Plaid returns to $8bn valuation in employee liquidity funding round

Plaid returns to $8bn valuation in employee liquidity funding round

The amount raised was not disclosed. The San Francisco-based fintech remains privately held and is widely viewed as a potential IPO candidate.
The valuation marks a rebound from April 2025, when Plaid raised $575m at a $6.1bn valuation in a funding round led by Fidelity Management & Research Co., BlackRock Inc., and Franklin Templeton. The company had previously been valued at $13.4bn in 2021 during the peak of fintech market enthusiasm.
Founded in 2013, Plaid is best known for enabling consumers to connect financial data across institutions, serving as infrastructure for a broad range of fintech applications.
The company has expanded into credit scoring. Last year, it collaborated with Fair Isaac Corp. to introduce a credit metric augmented by real-time cash-flow data. Plaid has also launched its own credit score product.
Plaid has benefited from increased demand among artificial intelligence companies that rely on its financial data connectivity services.
The company has navigated tensions with major US banks over data access and security concerns.
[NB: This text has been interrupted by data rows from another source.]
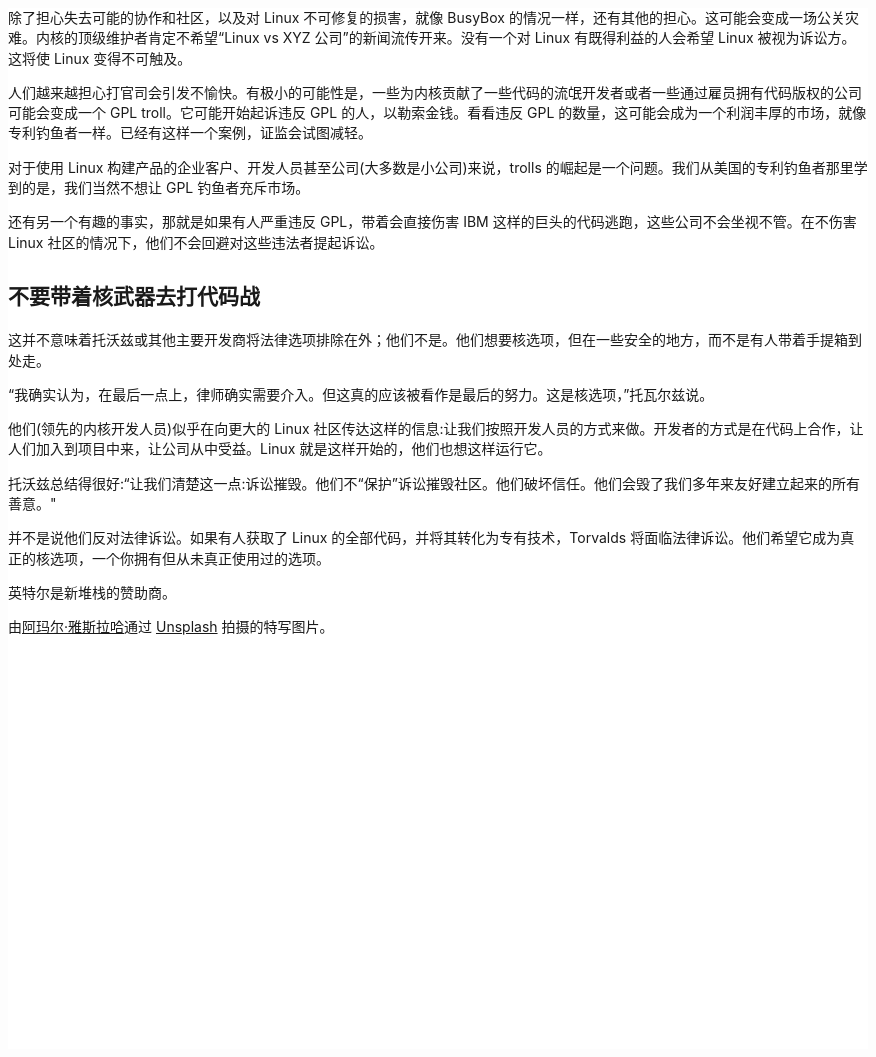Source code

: 除了担心失去可能的协作和社区，以及对 Linux 不可修复的损害，就像 BusyBox 的情况一样，还有其他的担心。这可能会变成一场公关灾难。内核的顶级维护者肯定不希望“Linux vs XYZ 公司”的新闻流传开来。没有一个对 Linux 有既得利益的人会希望 Linux 被视为诉讼方。这将使 Linux 变得不可触及。

人们越来越担心打官司会引发不愉快。有极小的可能性是，一些为内核贡献了一些代码的流氓开发者或者一些通过雇员拥有代码版权的公司可能会变成一个 GPL troll。它可能开始起诉违反 GPL 的人，以勒索金钱。看看违反 GPL 的数量，这可能会成为一个利润丰厚的市场，就像专利钓鱼者一样。已经有这样一个案例，证监会试图减轻。

对于使用 Linux 构建产品的企业客户、开发人员甚至公司(大多数是小公司)来说，trolls 的崛起是一个问题。我们从美国的专利钓鱼者那里学到的是，我们当然不想让 GPL 钓鱼者充斥市场。

还有另一个有趣的事实，那就是如果有人严重违反 GPL，带着会直接伤害 IBM 这样的巨头的代码逃跑，这些公司不会坐视不管。在不伤害 Linux 社区的情况下，他们不会回避对这些违法者提起诉讼。

## 不要带着核武器去打代码战

这并不意味着托沃兹或其他主要开发商将法律选项排除在外；他们不是。他们想要核选项，但在一些安全的地方，而不是有人带着手提箱到处走。

“我确实认为，在最后一点上，律师确实需要介入。但这真的应该被看作是最后的努力。这是核选项，”托瓦尔兹说。

他们(领先的内核开发人员)似乎在向更大的 Linux 社区传达这样的信息:让我们按照开发人员的方式来做。开发者的方式是在代码上合作，让人们加入到项目中来，让公司从中受益。Linux 就是这样开始的，他们也想这样运行它。

托沃兹总结得很好:“让我们清楚这一点:诉讼摧毁。他们不“保护”诉讼摧毁社区。他们破坏信任。他们会毁了我们多年来友好建立起来的所有善意。"

并不是说他们反对法律诉讼。如果有人获取了 Linux 的全部代码，并将其转化为专有技术，Torvalds 将面临法律诉讼。他们希望它成为真正的核选项，一个你拥有但从未真正使用过的选项。

英特尔是新堆栈的赞助商。

由[阿玛尔·雅斯拉哈](https://unsplash.com/@pictagramar)通过 [Unsplash](https://unsplash.com/?photo=sAGXVK6bNFc) 拍摄的特写图片。

<svg xmlns:xlink="http://www.w3.org/1999/xlink" viewBox="0 0 68 31" version="1.1"><title>Group</title> <desc>Created with Sketch.</desc></svg>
In 2025, Plaid agreed to pay JPMorgan Chase & Co. for access to customer data, addressing disputes around data-sharing practices.
Financial institutions including JPMorgan Chase & Co., Citigroup Inc., and American Express Co. have also previously invested in the company.
The $8bn valuation signals renewed investor confidence in core fintech infrastructure providers, particularly those positioned at the intersection of data connectivity, credit analytics, and artificial intelligence.